_TASK STATEMENT_.
Show each row below that contains the word "None".

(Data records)
▼▼▼
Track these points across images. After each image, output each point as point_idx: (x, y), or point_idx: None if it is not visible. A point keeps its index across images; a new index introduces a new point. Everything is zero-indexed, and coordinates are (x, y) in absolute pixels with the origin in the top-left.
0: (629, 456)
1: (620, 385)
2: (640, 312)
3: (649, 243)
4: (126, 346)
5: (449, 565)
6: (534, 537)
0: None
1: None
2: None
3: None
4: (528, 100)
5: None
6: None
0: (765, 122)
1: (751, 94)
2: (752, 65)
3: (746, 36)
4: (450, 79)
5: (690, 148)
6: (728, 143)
▲▲▲
_SOLVED PROBLEM_.
Track these points across images. After each image, output each point as point_idx: (x, y), or point_idx: None if it is not visible. A point keeps its index across images; a new index introduces a new point. Everything is zero-indexed, and coordinates are (x, y) in absolute pixels with the origin in the top-left.
0: None
1: None
2: None
3: None
5: None
6: None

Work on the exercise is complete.